A call center will never be as good at tech support as your own staff will be. They can help people reboot, and they can follow whatever troubleshooting steps you give them to follow. They can do basic billing and sales stuff as long as you give them the information they need to do that. You can't expect them to figure out anything that would require knowledge of your network, and to be frank I would try to keep your expectations as low as possible. Write them a troubleshooting guide as if you were writing it for an idiot.....be specific and clear and provide pictures.

Also, if you have any high value business accounts, make sure to account for that somehow. Your enterprise customers will get riled up if the call center tries to walk them through rebooting their equipment, which happens to be a licensed backhaul and Cisco router. Even more so once they figure out that the only thing the call center can do for them is open a ticket that you won't see until the morning. One way to address that is make the first step in the troubleshooting guide: "look at one of their monthly invoices, if it's greater than $500 then stop here and call our cell phones until we wake up".

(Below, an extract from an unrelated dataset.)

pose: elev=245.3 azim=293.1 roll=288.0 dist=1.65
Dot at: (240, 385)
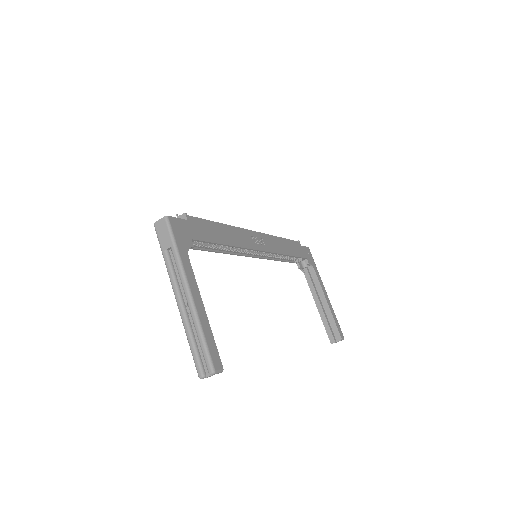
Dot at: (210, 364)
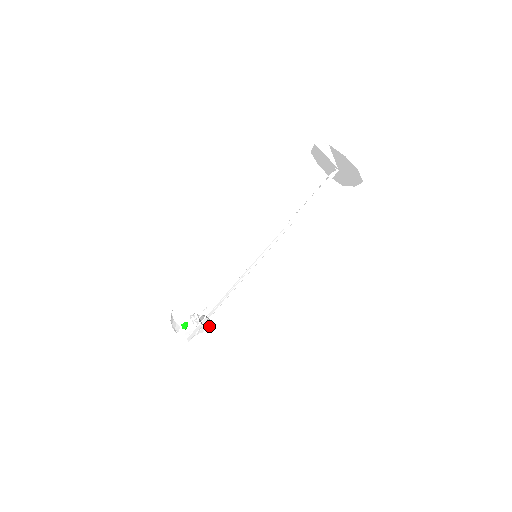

All that said, it's better to have a warm body on the phone who can shield you from dumb problems. If nothing else, pay them per incident and only send them the overnight calls.


On 2/4/2016 12:23 AM, That One Guy /sarcasm wrote:
interesting, i anticipated lower level tech, more sales. sounds even better with actual tech support

On Wed, Feb 3, 2016 at 11:16 PM, Ken Hohhof <af...@kwisp.com <mailto:af...@kwisp.com>> wrote:

    I’m trying to imagine having the phones covered 24/7 for awhile
    and then taking it away after the night owls and lonely hearts get
    used to being able to call in the middle of the night.  Call
    center support must be a one-way street, you can’t go back.
    Because customers can accept being treated like dirt, but don’t
    ever give them something nice and then try to take it back.
    *From:* Jeremy <mailto:jeremysmi...@gmail.com>
    *Sent:* Wednesday, February 03, 2016 10:54 PM
    *To:* af@afmug.com <mailto:af@afmug.com>
    *Subject:* Re: [AFMUG] Call center pricing
    Yep, $24K a year.  They will do some basic sales, but you have to
    realize that these are tech support guys...they aren't really
    salesmen.  They are willing to answer some questions, and will
    schedule an install when someone calls in and says "I want to be
    installed on X day"...but when the customer needs to 'be sold'
    don't expect any big numbers.
    Still, when you add it up.  1,000 customers at $2,000 a
    month...you will never hire ONE employee at minimum wage to answer
    your calls at that rate.  Not to mention that employee will only
    work 8 hours a day. This route, you end up with a call center that
    has 15 or 20 techs that can take calls simultaneously, and it runs
    24 hours.  If you can't tell I've already sold myself and am
    working on switching right now.
    On Wed, Feb 3, 2016 at 9:11 PM, That One Guy /sarcasm
    <thatoneguyst...@gmail.com <mailto:thatoneguyst...@gmail.com>> wrote:

        so for 1k customers youd be looking at 24k per year?
        whats a 2 dollar service get you? basic tier 1 tech support
        (powercycle and a ticket)? basic billing stuff, take payments
        under specific circumstance, and a ticket? Presales info?
        On Wed, Feb 3, 2016 at 10:08 PM, Jeremy
        <jeremysmi...@gmail.com <mailto:jeremysmi...@gmail.com>> wrote:

            $2.00 per customer per month.
            On Wed, Feb 3, 2016 at 8:28 PM, That One Guy /sarcasm
            <thatoneguyst...@gmail.com
            <mailto:thatoneguyst...@gmail.com>> wrote:

                what kind of dough gets paid for call centers capable
                of answering our industries phones?
-- If you only see yourself as part of the team but you
                don't see your team as part of yourself you have
                already failed as part of the team.



-- If you only see yourself as part of the team but you don't see
        your team as part of yourself you have already failed as part
        of the team.




--
If you only see yourself as part of the team but you don't see your team as part of yourself you have already failed as part of the team.